Motley Crüe’s Vince Neil kills Hanoi Rocks drummer Nicholas “Razzle” Dingley
Original Airdate: December 13, 1998
In an episode full of juicy anecdotes and one Pamela Anderson sex tape, tragedy was the force that loomed large for singer Vince Neil. In late 1984, there were fewer bands bigger than Motley Crüe. Even by ‘80s standards, they lived fast and partied hard. On a liquor store run following a day of partying with members of Hanoi Rocks, Neil lost control of his super pricey De Tomaso Pantera and collided head-on with another car. Razzie, who was riding with Neil, died, and the occupants of the other vehicle suffered brain damage. Even though the episode aired a decade and a half after the incident, Neil’s recollection of the incident was tough to watch. Ultimately things didn’t change much for the singer, who got nailed twice more for DUI in 2007 and 2011.
Leif Garrett paralyzes a friend in a car accident
Original Airdate: June 10, 1999
At one point, Leif Garrett was the heir to the ‘70s teen idol throne. First an actor with pretty boy good looks, Garrett saw his career soar with a covers album and then a collection of disco songs. Then came the drugs. Starting when he was 14, Garrett fell into a deep drug addiction. Only 17, Garrett and friend Roland Winkler were out on the town a high Garrett crashed his car, which led to Winker’s paralysis. The incident loomed large over Garrett’s life, and was never quite able to shake that haunting moment. At the end of the episode, however, things took a positive Turn. Garrett and Winkler had a memorable reunion that seemed to put all of the demons and guilt that troubled the singer in the 20 years, to rest.

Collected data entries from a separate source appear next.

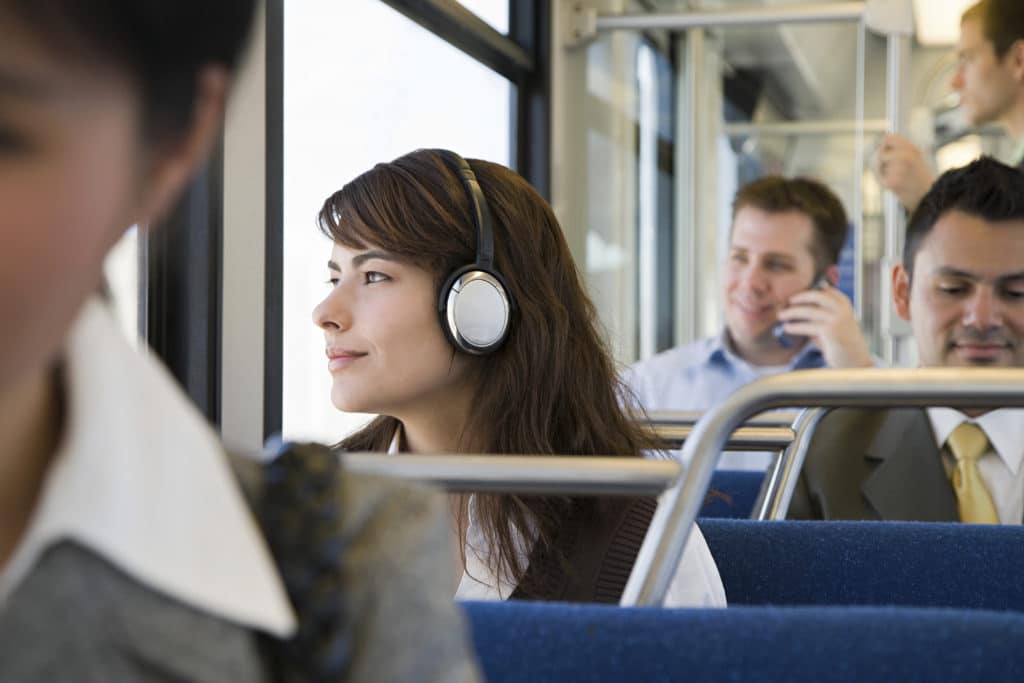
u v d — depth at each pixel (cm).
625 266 376
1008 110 331
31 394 28
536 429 126
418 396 126
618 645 66
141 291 170
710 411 73
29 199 22
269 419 194
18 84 22
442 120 283
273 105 193
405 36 254
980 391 69
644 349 376
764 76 367
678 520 73
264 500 34
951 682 64
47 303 23
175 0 24
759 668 65
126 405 29
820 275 307
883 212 353
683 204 375
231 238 180
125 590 28
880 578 121
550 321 128
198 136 27
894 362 344
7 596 27
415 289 124
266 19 190
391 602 33
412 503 35
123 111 24
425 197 124
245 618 29
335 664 32
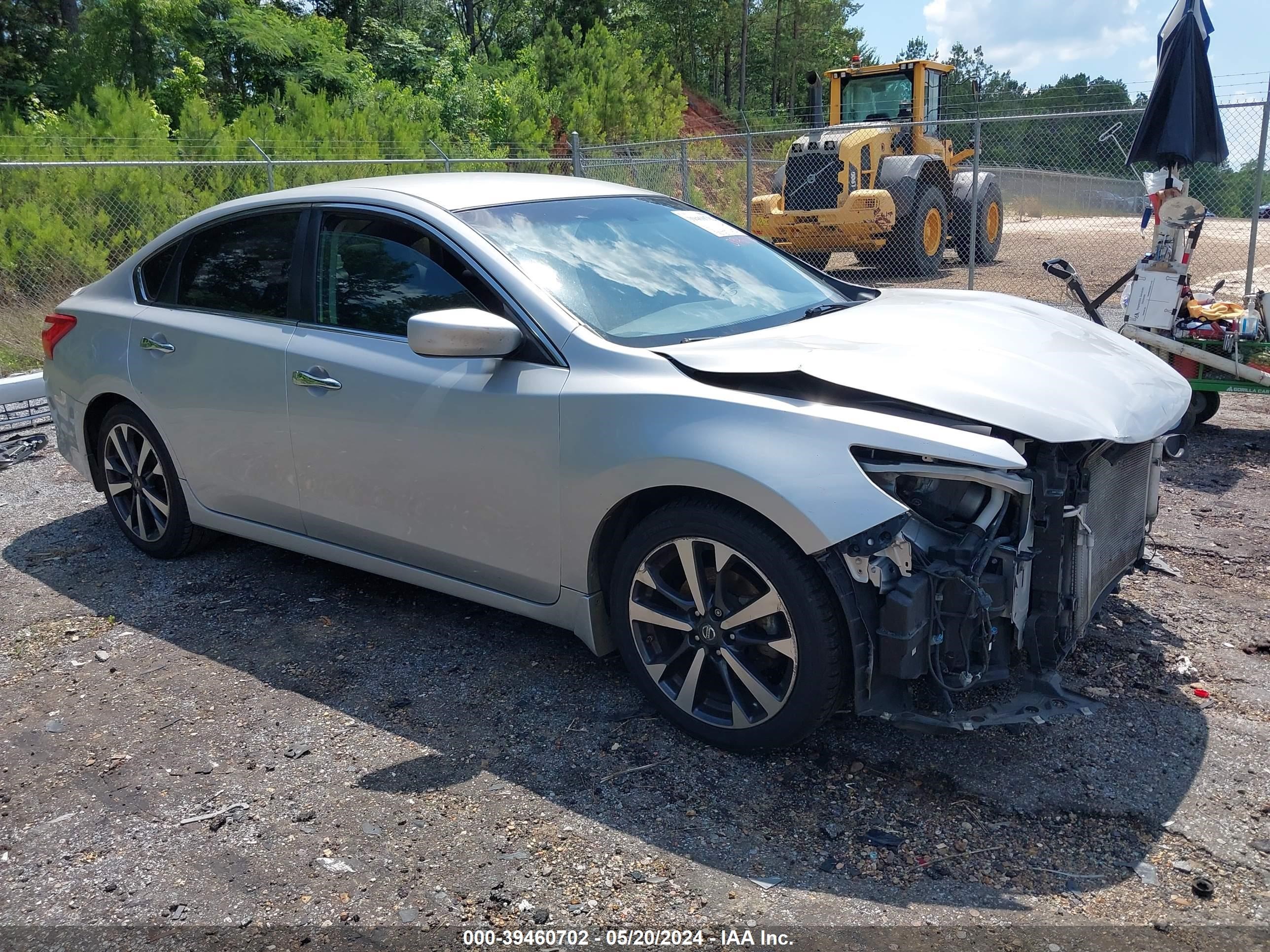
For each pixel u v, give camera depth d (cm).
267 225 382
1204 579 397
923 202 1412
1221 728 292
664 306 325
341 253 355
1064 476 259
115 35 1848
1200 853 239
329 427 347
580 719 307
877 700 261
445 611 388
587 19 3438
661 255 353
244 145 1445
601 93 2452
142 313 418
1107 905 223
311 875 240
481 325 286
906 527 255
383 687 330
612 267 334
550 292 311
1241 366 590
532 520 305
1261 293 612
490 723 306
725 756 284
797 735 269
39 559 452
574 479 290
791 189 1430
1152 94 626
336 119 1636
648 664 295
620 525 297
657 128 2508
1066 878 233
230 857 247
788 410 260
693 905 226
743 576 270
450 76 2380
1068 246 1709
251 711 318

Milli Vanilli break down their epic con
Original Airdate: August 17, 1997
The first episode in the series was one of its most memorable. Prior to Milli Vanilli, there hadn’t been quite a con pulled on the music listening public. They detailed all of the indiscretions of their career in such painstakingly honest detail that it wasn’t impossible not to feel for them. Between their manager Frank Farian putting them up to the lip sync task to their infamous Grammy victory to finally getting caught when their tape messed up, Rob Pilatus and Fab Morvan became sympathetic figures whose hopes were that this documentary would finally put their sins of the past to rest and restart their career clean. Alas, it wasn’t meant to be. Pilatus committed suicide the night before the band’s promotional tour for Back and In Attack was set to begin, and sadly was the end of the German duo.